Tuesday 29 March 2011

Rabbit Hole


American writer, actor, and director John Cameron Mitchell is best known for Hedwig and the Angry Inch 2001 an award-winning musical about an East German transgender rock musician chasing after an ex-lover who stole her songs and the 2006 film Shortbus an explicit sexual movie about the lives of several characters living in present day New York. Both films pushed sexual limits and broke genre boundaries. Rabbit Hole 2010, a drama he filmed primarily in suburb of the borough of Queens, New York City, marks a major progression for Mitchell. Pulitzer Prize winning play writer David Lindsay-Abaire from his 2005 play of the same name adapted the screenplay. The plot deals with a middle class couple, Becca and Howie Corbett who are struggling to cope with the untimely death of their 4 year-old son Danny who was accidently run over and killed eight months previously when he run into the road outside his garden gate after his dog. Becca, attempting to cope in isolation, is cold, withdrawn and inconsolable rejecting any form of support or help, turning her back on the self help group she was attending with her husband and forcing him to look elsewhere for comfort. Finding acceptance only after she forms an unconventional bond with Jason, a teenager who was the unwitting instrument of the child’s death. The film stars Nicole Kidman as Becca Corbett, Aaron Eckhart as her husband with Dianne Wiest as her mother and relative newcomer Miles Teller in his first feature film as Jason.
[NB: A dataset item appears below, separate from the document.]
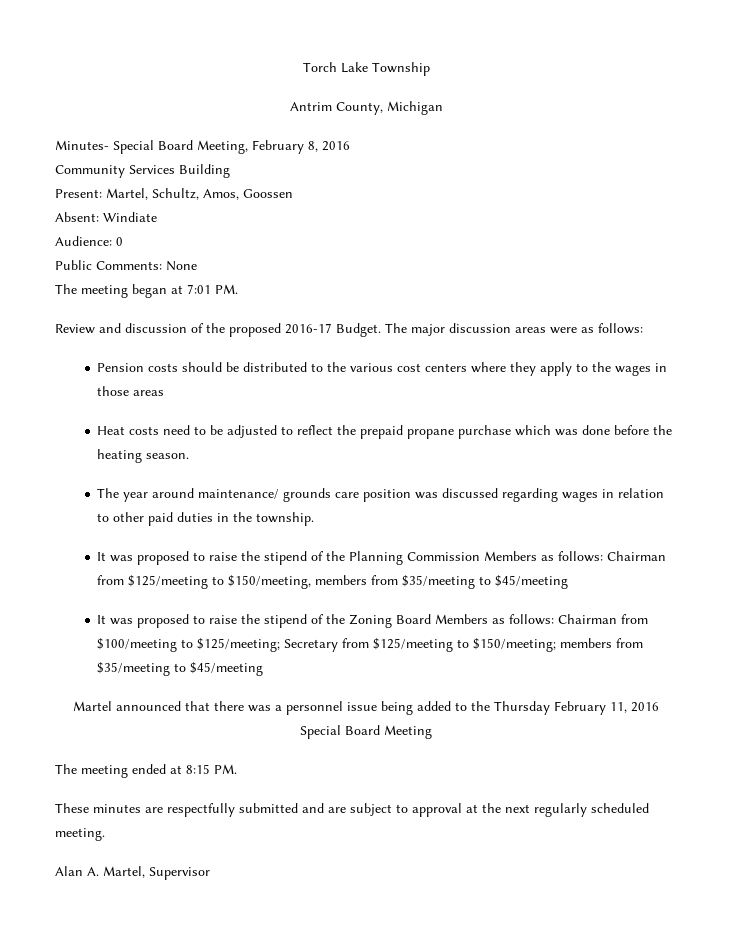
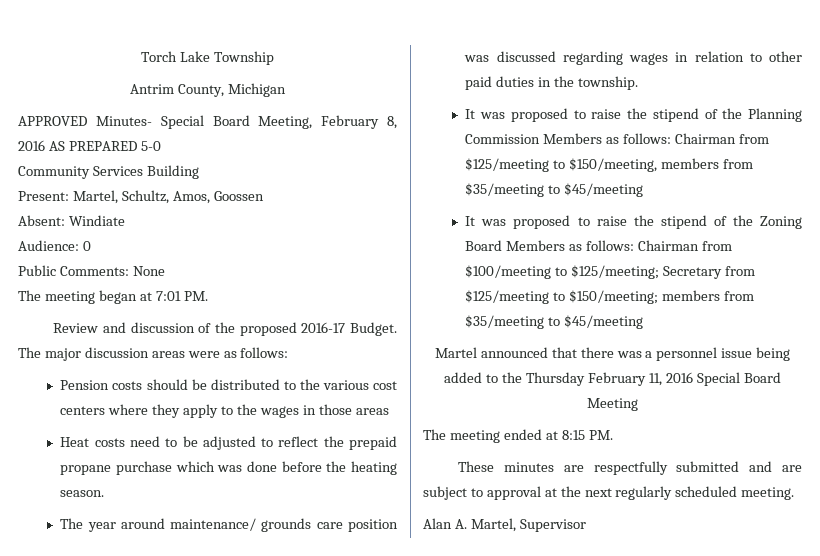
(443, 108) none -> [18,116,87,126] APPROVED
(350, 146) none -> [48,141,161,151] AS PREPARED 5-0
This brave, honest film has few direct comparisons; primarily at the its heart is the grief over the death of a child that in similar films is not always dealt with head on. It has been proved that even after many years, parents grieving the death of a young child can still suffer from deep bouts of depression, experience divorce and have an above average death rate, I think this courageous film demonstrates the heartache and misery attached to such an emotive subject.
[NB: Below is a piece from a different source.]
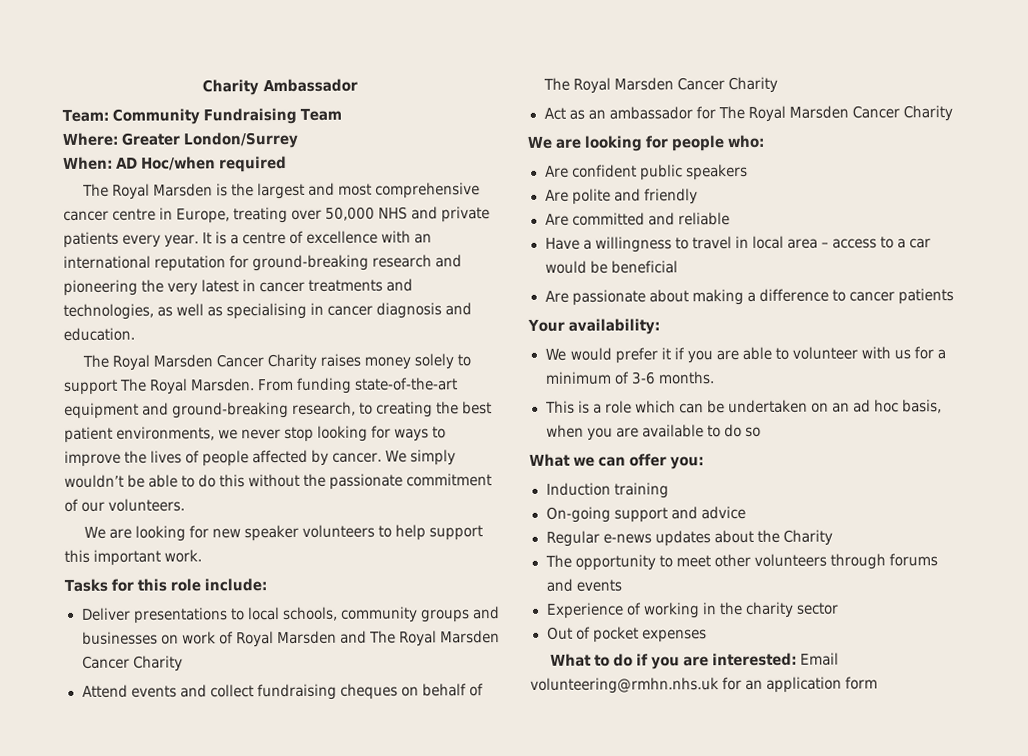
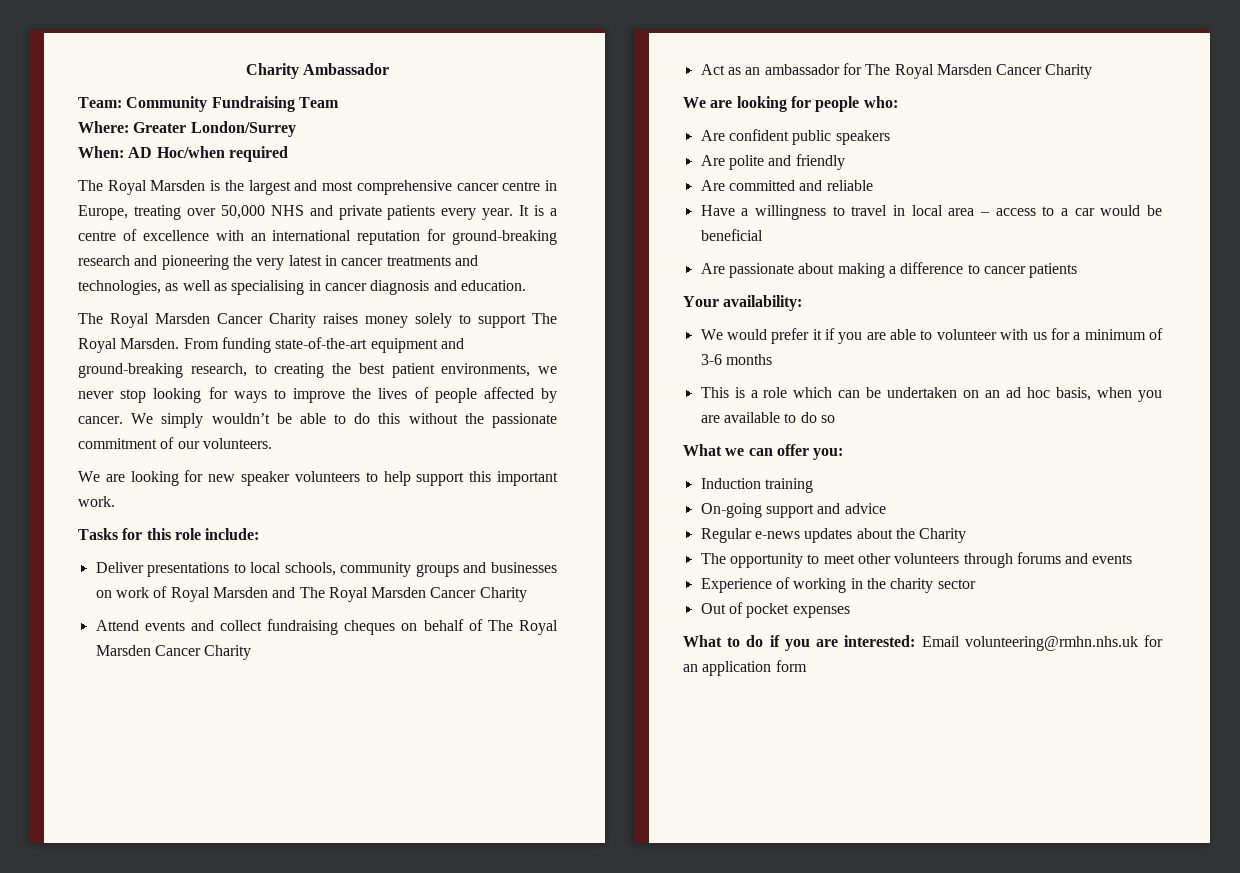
[657,371,715,385] months. -> [725,354,772,365] months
The award winning actress Nicole Kidman.
Ms Kidman produced the project via her company, Blossom Films and it premiered at the 2010 Toronto International Film Festival in September of that year. Dianne Wiest, who has won two Academy Awards for Best Supporting Actress including 1986 Hannah and Her Sisters and Bullets over Broadway (1994), gives a performance to match the best of her work. Eckhart, who you may know from Thank You For Not Smoking (2006) and as Two Face in The Dark Knight (2008) is superb as a husband tortured by both the death of his son and his declining marriage. Nicole Kidman was critically acclaimed for her remarkable performance as Becca Corbett. I quote “We expect disciplined, precise work from her, but there is new range here, with a willingness to show frayed emotions that make this one of the finest performances of her career” (for which) she received an Academy Award nomination for Best Actress. The 43 year-old actress had two previous nominations for an Academy Award, becoming the first Australian to win Best Actress for her portrayal of Virginia Woolf in The Hours (2002) a role that also brought her a BAFTA and a Golden Globe.

Just a wee footnote: due to a scheduling conflict, Nicole declined a role in Woody Allen's latest release You Will Meet a Tall Dark Stranger, in favour of this film, in hindsight a very good decision.